# Reading passage:
────

There is a popular myth that males turn into wild men when we go a-hunting or fishing. The fact is there is a long-established etiquette associated with blood sports. For example, one rule of trout fishing stipulates that fishermen "do not encroach on another angler's space." Trout fishermen are encouraged to employ the "visual rule of crowding" and attempt to keep out of sight of other anglers whenever possible. Nor will an angling gentlemen monopolize a good fishing spot on the river. He will fish for a while, then move on.
IN WINTER DESPERATION some men will brave sub-zero temperatures to hunt the migrating snow goose (Chen caerulescens). Here in the Midwest snow goose season is open through April 30, though the birds' numbers have grown so exponentially a longer season has been recommended. For a mere $500 per night, one can stay in a rustic hunting lodge that includes a private room, palatable meals, a morning hunt, one round of skeet, and, most important, a full bar. For the most part, though, hunting lodges are a thing of the past. Most goose hunters will check into a nearby Motel 6 or Budget Inn, which, it must be said, lacks the charm and camaraderie of the old rustic hunting lodge -- at least as it exists in my imagination.

────

# Records:
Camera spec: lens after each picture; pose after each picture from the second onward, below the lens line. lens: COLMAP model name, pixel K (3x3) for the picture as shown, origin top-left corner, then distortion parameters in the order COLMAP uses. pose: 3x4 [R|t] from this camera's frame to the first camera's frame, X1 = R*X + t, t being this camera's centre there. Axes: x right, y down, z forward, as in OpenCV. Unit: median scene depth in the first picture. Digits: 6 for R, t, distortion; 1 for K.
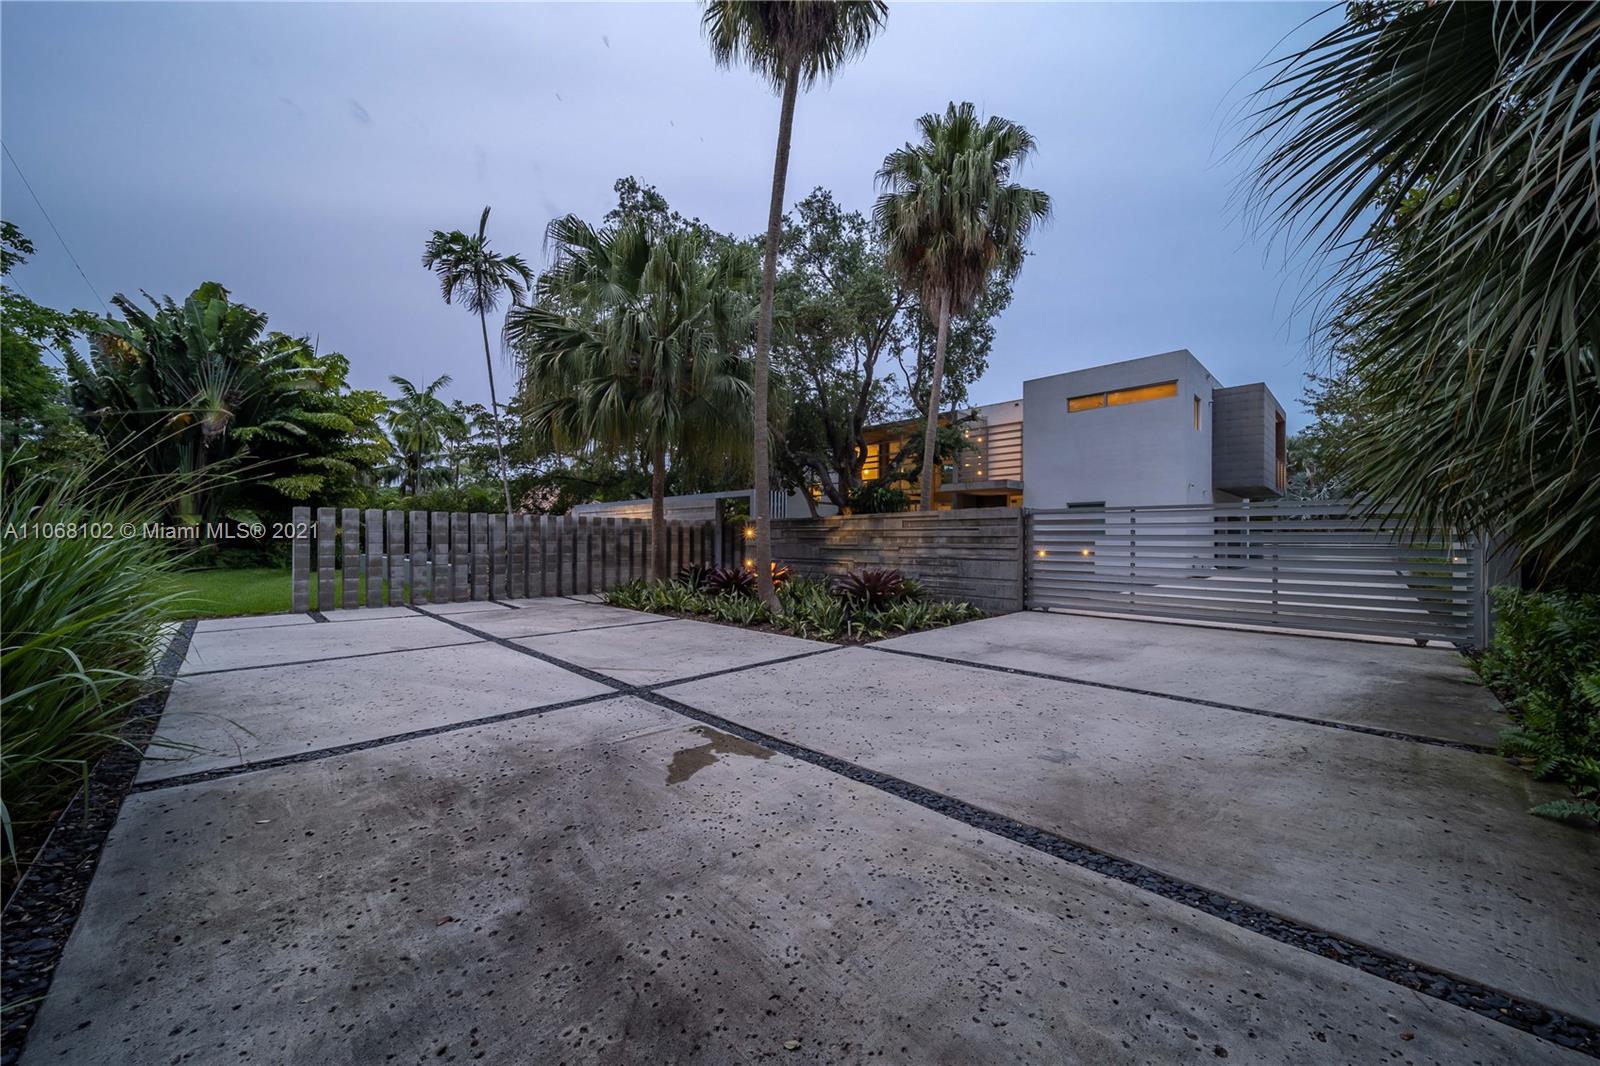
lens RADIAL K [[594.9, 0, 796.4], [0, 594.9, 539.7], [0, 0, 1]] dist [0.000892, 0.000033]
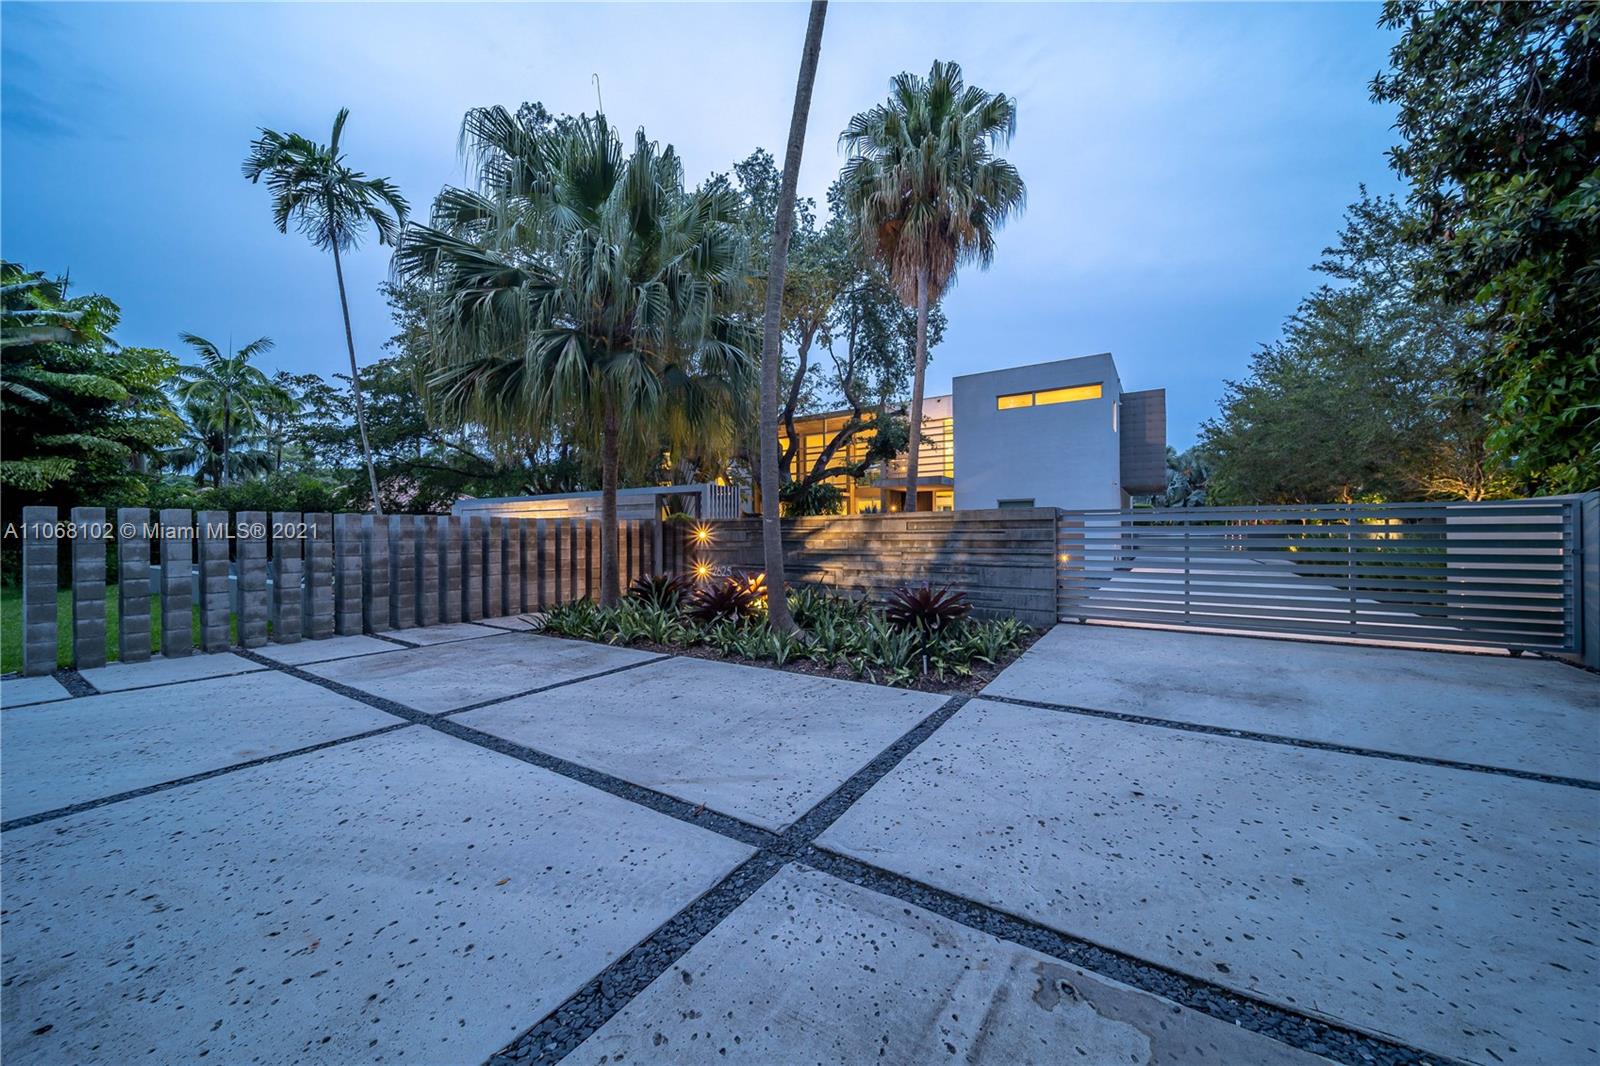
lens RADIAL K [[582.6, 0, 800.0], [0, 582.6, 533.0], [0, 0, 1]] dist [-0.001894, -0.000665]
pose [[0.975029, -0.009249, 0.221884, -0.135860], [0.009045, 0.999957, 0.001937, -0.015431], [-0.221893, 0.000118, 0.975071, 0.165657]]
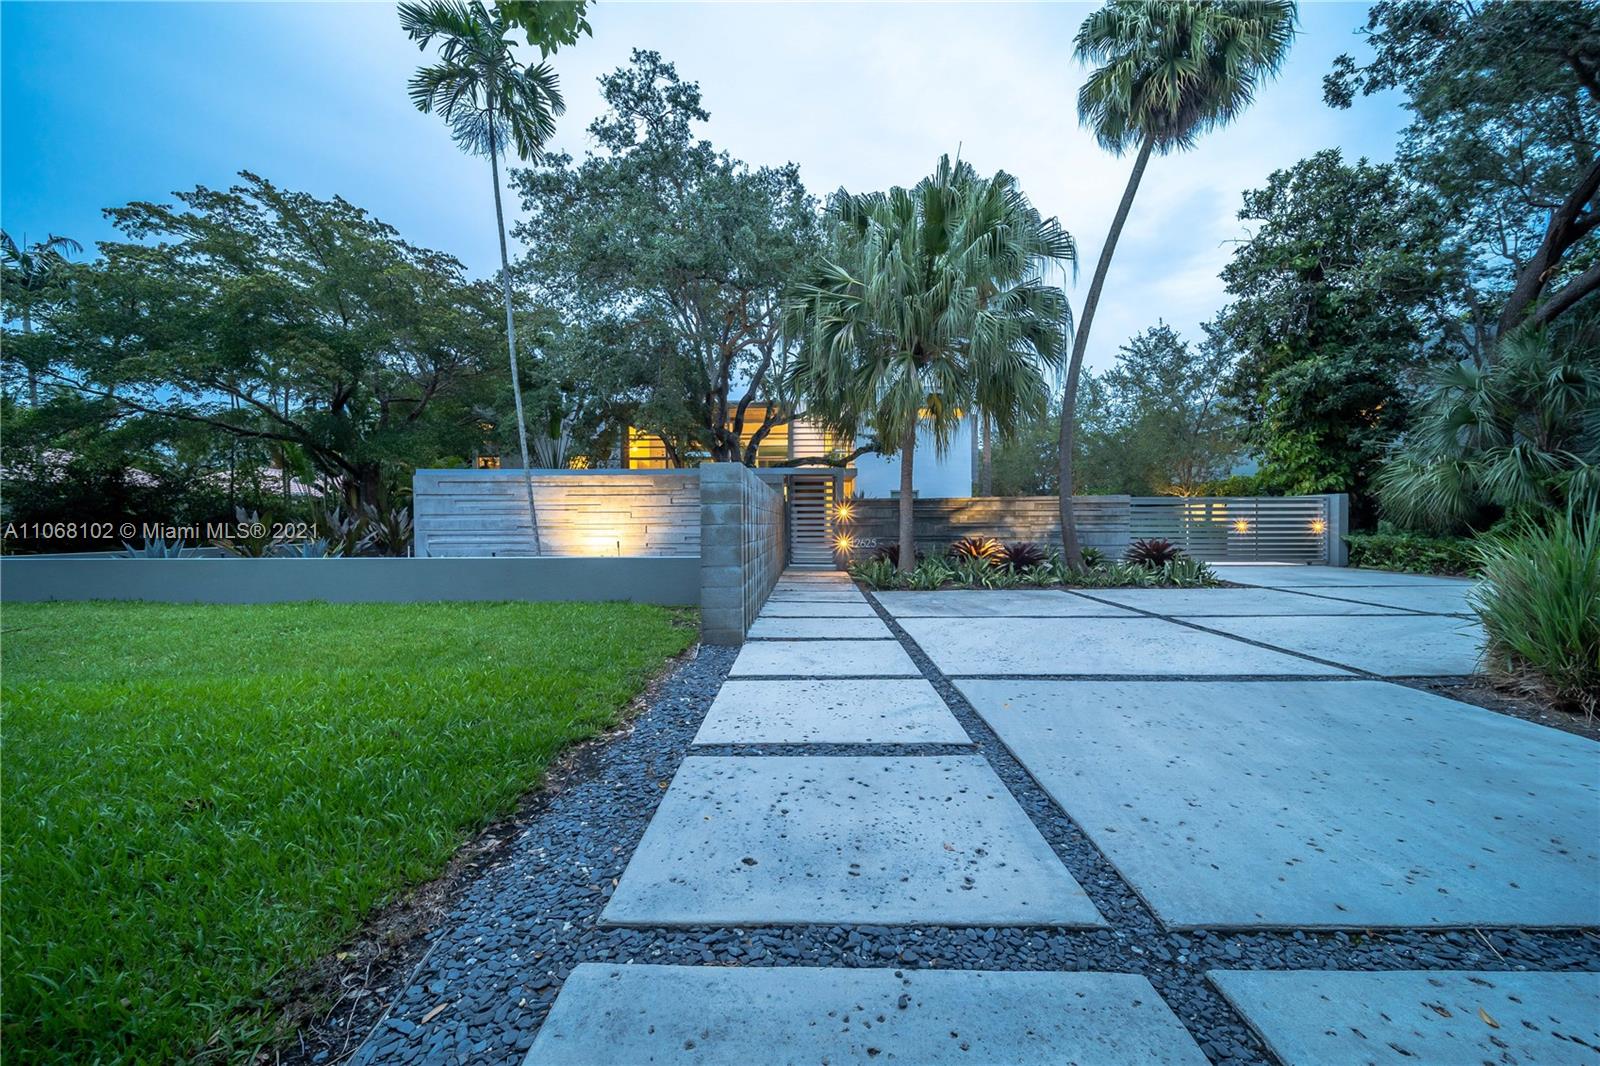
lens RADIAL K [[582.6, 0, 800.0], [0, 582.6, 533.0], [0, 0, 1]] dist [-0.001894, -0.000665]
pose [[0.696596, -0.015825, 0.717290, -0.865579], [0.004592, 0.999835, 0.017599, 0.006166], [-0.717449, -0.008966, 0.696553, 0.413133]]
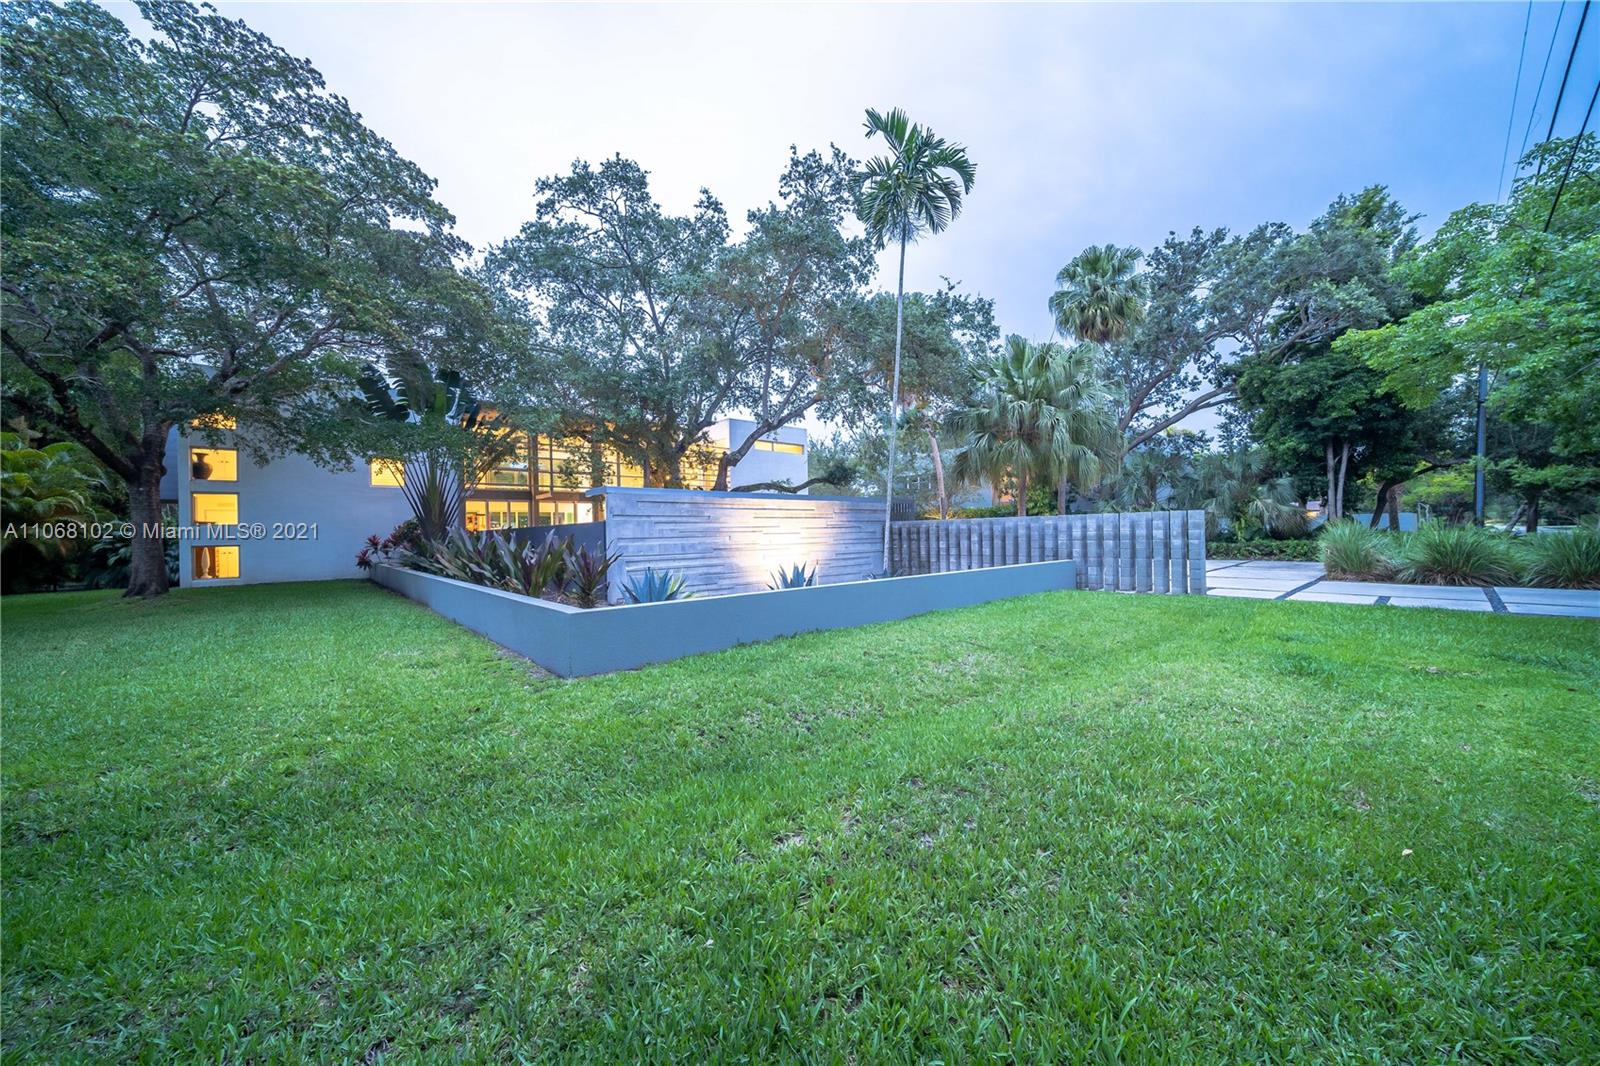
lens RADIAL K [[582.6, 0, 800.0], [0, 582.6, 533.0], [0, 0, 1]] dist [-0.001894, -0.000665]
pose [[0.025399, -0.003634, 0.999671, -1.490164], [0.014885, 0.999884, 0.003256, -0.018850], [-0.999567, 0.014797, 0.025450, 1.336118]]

────

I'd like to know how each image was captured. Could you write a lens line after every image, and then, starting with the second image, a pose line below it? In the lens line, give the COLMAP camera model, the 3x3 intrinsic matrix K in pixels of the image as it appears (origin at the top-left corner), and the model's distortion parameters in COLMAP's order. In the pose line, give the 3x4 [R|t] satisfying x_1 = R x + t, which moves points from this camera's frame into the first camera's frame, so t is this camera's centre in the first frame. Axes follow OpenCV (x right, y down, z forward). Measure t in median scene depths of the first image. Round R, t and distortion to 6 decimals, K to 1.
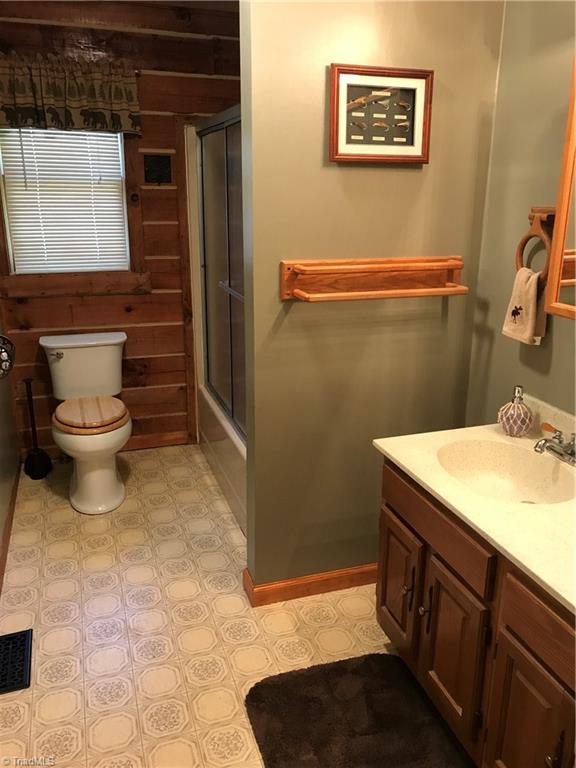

────

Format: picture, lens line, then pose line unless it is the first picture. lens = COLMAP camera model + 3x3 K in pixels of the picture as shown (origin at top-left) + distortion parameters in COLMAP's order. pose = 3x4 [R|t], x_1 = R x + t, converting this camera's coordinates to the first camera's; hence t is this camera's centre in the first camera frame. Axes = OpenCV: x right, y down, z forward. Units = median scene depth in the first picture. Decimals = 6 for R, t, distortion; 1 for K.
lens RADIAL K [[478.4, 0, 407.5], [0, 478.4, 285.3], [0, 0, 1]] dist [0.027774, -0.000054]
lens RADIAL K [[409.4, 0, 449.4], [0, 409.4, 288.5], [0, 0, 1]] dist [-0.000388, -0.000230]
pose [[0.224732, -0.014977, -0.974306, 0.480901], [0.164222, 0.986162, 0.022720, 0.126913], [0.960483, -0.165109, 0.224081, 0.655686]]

────

# Work to complete:
1 > Answer these questions from the passage on hunting and fishing etiquette.
(a) What rule are trout fishermen encouraged to use to stay out of sight of other anglers?
(b) Through what date is snow goose season open in the Midwest?
(c) Where do most goose hunters stay instead of a hunting lodge?
2 > Pick up the passage on hunting and fishing etiquette after its final sentence and carry it forward in the same voice.

# Results in order:
1 >
(a) The "visual rule of crowding."
(b) April 30.
(c) A nearby Motel 6 or Budget Inn.

2 >
Besides wintering geese one can -- until mid-February -- stalk the fox squirrel (Sciurus niger) or swamp rabbit (Sylvilagus aquaticus), though there is not much point to it. It's hard for one's wife to accept that you are going to be gone a week to hunt varmints that can be easily found beneath the sweet gum tree out back. You have a better chance of getting away with this if you live in the South and your rickety children are starved half to death. Arkansas Governor Mike Huckabee often recalled how squirrel was considered a "Southern delicacy," especially when fried in a popcorn popper. Such anecdotes got the presidential hopeful many votes south of the Mason-Dixon line.
It has been my experience that most females will demand to go hunting exactly once. Women naively see the hunt as a chance to bond with their boyfriends or husbands. Of course, their presence defeats its whole purpose which is to isolate oneself from female society for a few days, while regaining one's masculine bearings. Thus the smart men are likely to make the trip as unpleasant as possible. They may find the buggiest place in the swamp to make camp. They may choose the weekend of an expected ice storm. They will constantly remind their love-interest there is no talking allowed as it scares the game. After a weekend of this she will likely second Mr. Murphy's observation that "It is very strange, and very melancholy, that the paucity of human pleasure should persuade us ever to call hunting one of them."
I remember hearing Garrison Keillor recount how in the old days Minnesota men were known to go stir crazy during winter and were sometimes found by their wives squatting naked and grunting round a campfire they'd built on the living room floor. All these men needed were a few days in a heated duck blind. Considering the alternative, I don't think it's too much to ask.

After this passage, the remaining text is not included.